Prior AI breakthroughs in complex games have focused on either the purely adversarial or purely cooperative settings. In contrast, Diplomacy is a game of shifting alliances that involves both cooperation and competition. For this reason, Diplomacy has proven to be a formidable research challenge. In this paper we describe an agent for the no-press variant of Diplomacy that combines supervised learning on human data with one-step lookahead search via regret minimization. Regret minimization techniques have been behind previous AI successes in adversarial games, most notably poker, but have not previously been shown to be successful in large-scale games involving cooperation. We show that our agent greatly exceeds the performance of past no-press Diplomacy bots, is unexploitable by expert humans, and ranks in the top 2% of human players when playing anonymous games on a popular Diplomacy website.

Paper Structure

This paper contains 24 sections, 6 equations, 8 figures, 7 tables.

Figures (8)

  • Figure 1: Left: Score of SearchBot using different numbers of sampled subgame actions, against 6 DipNet agents (paquette2019no at temperature 0.1).
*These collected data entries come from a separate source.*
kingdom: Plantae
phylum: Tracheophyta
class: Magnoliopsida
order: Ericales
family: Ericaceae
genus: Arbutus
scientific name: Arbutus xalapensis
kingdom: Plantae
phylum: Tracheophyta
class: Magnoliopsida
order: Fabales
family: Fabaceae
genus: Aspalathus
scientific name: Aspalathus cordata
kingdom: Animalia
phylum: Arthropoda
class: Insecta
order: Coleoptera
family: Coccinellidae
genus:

A score of 14.3% would be a tie. Even when sampling only two actions, SearchBot dramatically outperforms our blueprint, which achieves a score of 20.2%. Middle: The effect of the number iterations of sampled regret matching on SearchBot performance. Right: The effect of different rollout lengths on SearchBot performance.
  • Figure 2: Score of the exploiting agent against the blueprint and SearchBot-clone as a function of training time. We report the average of six runs. The shaded area corresponds to three standard errors. We use temperature 0.5 for both agents as it minimizes exploitability for the blueprint. Since SearchBot-clone is trained through imitation learning of SearchBot, the exploitability of SearchBot is almost certainly lower than SearchBot-clone.
  • Figure 3: Left: Distance of the RM average strategy from equilibrium as a function of the RM iteration, computed as the sum of all agents' exploitability in the matrix game in which RM is employed. RM reduces exploitability, while the blueprint policy has only slightly lower exploitability than the uniform distribution over the 50 sampled actions used in RM (i.e. RM iteration 1). For comparison, our human evaluations used 256-2048 RM iterations, depending on the time per turn. Right: Comparison of convergence of individual strategies to the average of two independently computed strategies. The similarity of these curves suggests that independent RM computations lead to compatible equilibria. Note: In both figures, exploitability is averaged over all phases in 28 simulated games; per-phase results are provided in Appendix \ref{['app:subgame']}.
  • Figure 4: Architecture of the model used for imitation learning in no-press. Diplomacy.
  • Figure 5: Features used for the board state encoding.